| The task |
Report each line from the records where the string "kitchen" turns up.

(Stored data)

- - -

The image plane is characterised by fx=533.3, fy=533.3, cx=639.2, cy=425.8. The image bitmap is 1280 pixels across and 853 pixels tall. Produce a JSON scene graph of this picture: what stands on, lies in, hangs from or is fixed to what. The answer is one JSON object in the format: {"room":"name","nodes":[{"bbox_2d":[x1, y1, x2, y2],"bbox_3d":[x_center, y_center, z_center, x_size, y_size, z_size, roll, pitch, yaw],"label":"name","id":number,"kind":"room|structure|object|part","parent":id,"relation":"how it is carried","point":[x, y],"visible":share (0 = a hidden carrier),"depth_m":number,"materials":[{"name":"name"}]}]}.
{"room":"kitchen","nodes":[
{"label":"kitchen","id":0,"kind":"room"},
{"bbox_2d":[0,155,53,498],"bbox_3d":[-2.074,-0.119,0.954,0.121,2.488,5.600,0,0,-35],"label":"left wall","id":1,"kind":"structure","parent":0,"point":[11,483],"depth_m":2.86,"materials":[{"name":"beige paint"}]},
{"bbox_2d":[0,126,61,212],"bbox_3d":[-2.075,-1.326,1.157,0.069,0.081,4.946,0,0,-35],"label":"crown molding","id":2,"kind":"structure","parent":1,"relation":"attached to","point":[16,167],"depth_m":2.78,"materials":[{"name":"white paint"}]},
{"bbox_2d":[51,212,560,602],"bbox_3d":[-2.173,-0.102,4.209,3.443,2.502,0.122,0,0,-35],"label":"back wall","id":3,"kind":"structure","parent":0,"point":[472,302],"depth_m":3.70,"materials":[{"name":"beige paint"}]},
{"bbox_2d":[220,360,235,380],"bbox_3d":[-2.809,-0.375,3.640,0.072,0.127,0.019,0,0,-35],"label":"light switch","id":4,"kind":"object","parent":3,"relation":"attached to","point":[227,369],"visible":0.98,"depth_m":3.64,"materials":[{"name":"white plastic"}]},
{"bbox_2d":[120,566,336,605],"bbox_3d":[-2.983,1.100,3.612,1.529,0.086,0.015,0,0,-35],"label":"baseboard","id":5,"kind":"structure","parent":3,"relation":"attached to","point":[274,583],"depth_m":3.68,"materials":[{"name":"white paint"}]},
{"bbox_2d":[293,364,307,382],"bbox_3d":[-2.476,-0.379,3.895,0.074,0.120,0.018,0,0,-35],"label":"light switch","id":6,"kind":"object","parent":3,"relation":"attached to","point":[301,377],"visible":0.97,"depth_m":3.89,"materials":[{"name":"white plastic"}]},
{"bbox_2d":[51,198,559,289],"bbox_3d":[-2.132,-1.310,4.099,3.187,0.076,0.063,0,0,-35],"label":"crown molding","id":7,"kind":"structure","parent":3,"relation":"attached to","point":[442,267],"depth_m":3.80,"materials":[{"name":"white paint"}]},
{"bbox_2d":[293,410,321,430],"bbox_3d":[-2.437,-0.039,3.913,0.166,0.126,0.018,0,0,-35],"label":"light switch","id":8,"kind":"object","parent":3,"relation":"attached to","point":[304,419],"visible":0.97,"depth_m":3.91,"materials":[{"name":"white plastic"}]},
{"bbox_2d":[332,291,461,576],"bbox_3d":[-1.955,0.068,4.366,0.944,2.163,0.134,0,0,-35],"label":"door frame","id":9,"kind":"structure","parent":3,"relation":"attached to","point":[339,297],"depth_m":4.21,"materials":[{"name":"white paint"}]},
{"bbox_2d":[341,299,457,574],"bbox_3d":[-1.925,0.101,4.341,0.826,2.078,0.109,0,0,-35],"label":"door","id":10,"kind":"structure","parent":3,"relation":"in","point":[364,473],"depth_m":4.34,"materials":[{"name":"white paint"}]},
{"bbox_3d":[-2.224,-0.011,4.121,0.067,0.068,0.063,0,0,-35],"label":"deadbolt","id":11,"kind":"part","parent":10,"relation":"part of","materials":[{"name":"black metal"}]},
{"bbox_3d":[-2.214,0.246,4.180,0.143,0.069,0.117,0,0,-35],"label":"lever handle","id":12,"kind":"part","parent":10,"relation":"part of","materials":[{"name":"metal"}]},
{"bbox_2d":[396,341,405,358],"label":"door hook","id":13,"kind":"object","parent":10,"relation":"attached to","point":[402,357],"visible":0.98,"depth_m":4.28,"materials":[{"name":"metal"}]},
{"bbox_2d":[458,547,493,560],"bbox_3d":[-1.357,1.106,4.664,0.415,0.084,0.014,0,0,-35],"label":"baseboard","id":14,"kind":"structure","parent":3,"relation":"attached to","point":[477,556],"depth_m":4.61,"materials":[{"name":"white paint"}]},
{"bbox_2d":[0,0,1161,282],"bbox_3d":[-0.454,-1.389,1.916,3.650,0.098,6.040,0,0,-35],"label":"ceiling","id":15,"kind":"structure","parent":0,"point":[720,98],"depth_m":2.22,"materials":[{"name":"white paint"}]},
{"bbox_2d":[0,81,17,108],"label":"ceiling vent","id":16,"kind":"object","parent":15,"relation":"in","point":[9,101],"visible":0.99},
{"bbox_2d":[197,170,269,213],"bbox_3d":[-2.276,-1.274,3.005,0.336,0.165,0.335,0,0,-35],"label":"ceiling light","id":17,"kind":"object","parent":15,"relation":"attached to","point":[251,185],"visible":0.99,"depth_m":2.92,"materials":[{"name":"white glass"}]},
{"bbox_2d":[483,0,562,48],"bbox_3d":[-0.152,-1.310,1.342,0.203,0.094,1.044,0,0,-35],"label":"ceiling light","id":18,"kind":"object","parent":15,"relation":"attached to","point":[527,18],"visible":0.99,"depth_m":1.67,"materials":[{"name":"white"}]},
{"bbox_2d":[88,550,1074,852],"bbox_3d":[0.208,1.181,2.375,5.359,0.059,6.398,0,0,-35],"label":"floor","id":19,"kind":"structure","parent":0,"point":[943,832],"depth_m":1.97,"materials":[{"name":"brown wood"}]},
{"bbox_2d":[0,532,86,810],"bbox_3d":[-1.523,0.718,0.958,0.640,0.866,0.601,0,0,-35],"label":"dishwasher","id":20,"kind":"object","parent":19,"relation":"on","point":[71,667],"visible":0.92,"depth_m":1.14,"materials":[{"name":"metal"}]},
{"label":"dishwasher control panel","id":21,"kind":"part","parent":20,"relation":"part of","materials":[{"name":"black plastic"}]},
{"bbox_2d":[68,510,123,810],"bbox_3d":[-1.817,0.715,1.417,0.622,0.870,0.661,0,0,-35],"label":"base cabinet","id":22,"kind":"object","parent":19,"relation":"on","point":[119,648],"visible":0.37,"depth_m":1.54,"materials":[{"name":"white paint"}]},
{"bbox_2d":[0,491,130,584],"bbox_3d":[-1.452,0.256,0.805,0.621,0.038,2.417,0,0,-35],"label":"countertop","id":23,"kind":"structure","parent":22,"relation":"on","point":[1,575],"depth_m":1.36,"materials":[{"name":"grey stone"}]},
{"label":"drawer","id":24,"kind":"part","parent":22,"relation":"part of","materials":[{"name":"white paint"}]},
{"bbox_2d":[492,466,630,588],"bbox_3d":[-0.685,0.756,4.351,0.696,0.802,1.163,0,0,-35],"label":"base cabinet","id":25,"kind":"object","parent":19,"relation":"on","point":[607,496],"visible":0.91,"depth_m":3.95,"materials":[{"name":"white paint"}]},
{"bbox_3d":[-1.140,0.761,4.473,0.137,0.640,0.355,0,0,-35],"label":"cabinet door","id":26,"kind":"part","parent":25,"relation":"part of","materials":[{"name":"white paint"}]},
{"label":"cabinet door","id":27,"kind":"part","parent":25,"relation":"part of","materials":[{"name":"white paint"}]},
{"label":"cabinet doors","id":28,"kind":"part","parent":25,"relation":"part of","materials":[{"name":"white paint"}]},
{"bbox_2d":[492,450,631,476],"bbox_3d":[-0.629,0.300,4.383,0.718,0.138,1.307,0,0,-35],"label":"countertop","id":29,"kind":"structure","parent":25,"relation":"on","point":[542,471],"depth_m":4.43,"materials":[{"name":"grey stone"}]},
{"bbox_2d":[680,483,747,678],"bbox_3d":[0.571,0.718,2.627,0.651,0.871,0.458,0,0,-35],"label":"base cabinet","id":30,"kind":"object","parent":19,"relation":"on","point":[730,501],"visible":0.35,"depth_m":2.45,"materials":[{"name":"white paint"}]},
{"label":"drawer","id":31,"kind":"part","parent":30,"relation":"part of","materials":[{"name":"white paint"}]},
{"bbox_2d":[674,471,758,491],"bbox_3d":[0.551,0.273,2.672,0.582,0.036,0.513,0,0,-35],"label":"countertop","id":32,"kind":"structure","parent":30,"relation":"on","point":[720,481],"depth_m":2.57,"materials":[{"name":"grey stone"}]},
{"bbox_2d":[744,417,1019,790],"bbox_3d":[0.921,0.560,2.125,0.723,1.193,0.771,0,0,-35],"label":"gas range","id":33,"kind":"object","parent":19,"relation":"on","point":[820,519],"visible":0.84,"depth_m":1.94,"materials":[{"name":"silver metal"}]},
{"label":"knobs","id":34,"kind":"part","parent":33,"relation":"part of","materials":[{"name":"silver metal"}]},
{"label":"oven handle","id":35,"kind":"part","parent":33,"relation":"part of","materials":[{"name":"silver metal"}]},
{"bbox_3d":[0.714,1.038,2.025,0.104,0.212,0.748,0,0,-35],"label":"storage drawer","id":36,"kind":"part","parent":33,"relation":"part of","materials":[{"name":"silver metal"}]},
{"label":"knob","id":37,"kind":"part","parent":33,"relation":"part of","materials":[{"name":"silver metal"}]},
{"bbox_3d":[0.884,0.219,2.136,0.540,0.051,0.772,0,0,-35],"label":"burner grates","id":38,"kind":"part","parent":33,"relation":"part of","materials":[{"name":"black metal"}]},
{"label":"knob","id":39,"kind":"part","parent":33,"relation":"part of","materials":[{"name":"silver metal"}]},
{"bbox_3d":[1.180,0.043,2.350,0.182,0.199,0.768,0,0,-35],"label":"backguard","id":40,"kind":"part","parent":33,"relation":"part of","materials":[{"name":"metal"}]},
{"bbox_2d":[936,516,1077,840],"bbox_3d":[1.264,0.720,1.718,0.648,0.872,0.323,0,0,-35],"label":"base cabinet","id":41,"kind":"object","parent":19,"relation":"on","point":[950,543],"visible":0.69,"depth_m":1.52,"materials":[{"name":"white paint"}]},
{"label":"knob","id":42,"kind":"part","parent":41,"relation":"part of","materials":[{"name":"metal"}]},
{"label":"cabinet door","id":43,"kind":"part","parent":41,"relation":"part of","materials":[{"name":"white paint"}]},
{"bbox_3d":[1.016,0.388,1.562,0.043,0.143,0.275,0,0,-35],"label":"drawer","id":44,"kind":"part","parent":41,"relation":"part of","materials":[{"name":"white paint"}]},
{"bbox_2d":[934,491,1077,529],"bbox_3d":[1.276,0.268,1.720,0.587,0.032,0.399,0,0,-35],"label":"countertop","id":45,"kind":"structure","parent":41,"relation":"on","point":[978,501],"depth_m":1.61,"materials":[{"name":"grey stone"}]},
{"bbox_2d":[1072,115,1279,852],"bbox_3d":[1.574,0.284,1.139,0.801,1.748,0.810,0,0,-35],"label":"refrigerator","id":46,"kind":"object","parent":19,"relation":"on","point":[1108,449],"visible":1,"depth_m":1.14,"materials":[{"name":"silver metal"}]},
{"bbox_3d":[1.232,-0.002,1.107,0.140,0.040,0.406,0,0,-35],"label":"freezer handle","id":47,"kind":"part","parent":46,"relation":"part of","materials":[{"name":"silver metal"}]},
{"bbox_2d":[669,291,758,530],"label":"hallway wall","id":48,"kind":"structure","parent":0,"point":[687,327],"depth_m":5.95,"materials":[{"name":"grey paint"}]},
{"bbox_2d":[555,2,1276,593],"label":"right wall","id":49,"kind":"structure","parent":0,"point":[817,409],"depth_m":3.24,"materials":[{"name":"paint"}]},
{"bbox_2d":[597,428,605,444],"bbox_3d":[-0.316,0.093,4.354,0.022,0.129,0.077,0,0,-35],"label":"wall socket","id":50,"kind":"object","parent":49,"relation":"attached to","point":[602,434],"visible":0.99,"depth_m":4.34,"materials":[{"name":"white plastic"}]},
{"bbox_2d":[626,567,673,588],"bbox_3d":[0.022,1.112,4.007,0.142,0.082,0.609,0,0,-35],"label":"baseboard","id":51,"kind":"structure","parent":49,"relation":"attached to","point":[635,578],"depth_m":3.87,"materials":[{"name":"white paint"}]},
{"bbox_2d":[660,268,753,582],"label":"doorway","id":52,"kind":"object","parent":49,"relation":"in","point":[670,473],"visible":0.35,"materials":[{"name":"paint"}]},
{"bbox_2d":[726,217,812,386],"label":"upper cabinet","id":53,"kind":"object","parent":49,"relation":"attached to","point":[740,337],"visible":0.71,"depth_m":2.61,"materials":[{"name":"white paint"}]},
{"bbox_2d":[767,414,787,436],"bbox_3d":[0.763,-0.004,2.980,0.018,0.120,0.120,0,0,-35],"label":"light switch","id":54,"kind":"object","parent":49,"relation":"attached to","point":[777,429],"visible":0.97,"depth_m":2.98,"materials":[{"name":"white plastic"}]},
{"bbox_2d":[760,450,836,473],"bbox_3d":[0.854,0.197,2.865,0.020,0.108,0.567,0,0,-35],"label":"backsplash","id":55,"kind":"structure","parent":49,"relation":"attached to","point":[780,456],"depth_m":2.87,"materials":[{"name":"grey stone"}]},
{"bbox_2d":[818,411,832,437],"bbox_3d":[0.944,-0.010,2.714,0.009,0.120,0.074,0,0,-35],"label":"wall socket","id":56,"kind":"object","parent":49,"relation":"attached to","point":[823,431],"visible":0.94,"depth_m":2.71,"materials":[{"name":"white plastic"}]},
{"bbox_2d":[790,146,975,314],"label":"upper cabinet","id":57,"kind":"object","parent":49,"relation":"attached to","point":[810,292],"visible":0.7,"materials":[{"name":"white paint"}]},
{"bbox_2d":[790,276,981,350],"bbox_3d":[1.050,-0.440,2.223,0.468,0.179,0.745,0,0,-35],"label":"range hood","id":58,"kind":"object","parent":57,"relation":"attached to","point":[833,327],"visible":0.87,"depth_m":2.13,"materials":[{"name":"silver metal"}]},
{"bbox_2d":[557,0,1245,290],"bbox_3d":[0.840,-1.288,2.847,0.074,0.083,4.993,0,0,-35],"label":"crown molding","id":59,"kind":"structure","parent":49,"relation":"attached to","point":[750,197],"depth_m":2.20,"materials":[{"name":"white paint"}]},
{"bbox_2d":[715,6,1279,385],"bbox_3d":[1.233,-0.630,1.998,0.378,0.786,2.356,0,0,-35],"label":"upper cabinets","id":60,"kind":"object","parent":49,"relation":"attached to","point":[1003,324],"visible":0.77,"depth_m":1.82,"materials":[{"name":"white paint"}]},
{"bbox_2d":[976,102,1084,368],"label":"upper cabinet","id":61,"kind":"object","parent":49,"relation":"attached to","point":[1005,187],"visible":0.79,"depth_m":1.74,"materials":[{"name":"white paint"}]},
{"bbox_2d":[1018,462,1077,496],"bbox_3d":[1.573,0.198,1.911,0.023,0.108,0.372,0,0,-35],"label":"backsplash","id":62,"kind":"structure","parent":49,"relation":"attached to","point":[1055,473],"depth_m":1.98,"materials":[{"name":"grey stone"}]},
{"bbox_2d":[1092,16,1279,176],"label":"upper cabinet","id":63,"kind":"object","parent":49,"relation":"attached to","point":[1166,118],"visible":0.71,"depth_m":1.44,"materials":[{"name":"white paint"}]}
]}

- - -

| Task solution |
{"room":"kitchen","nodes":[
{"label":"kitchen","id":0,"kind":"room"},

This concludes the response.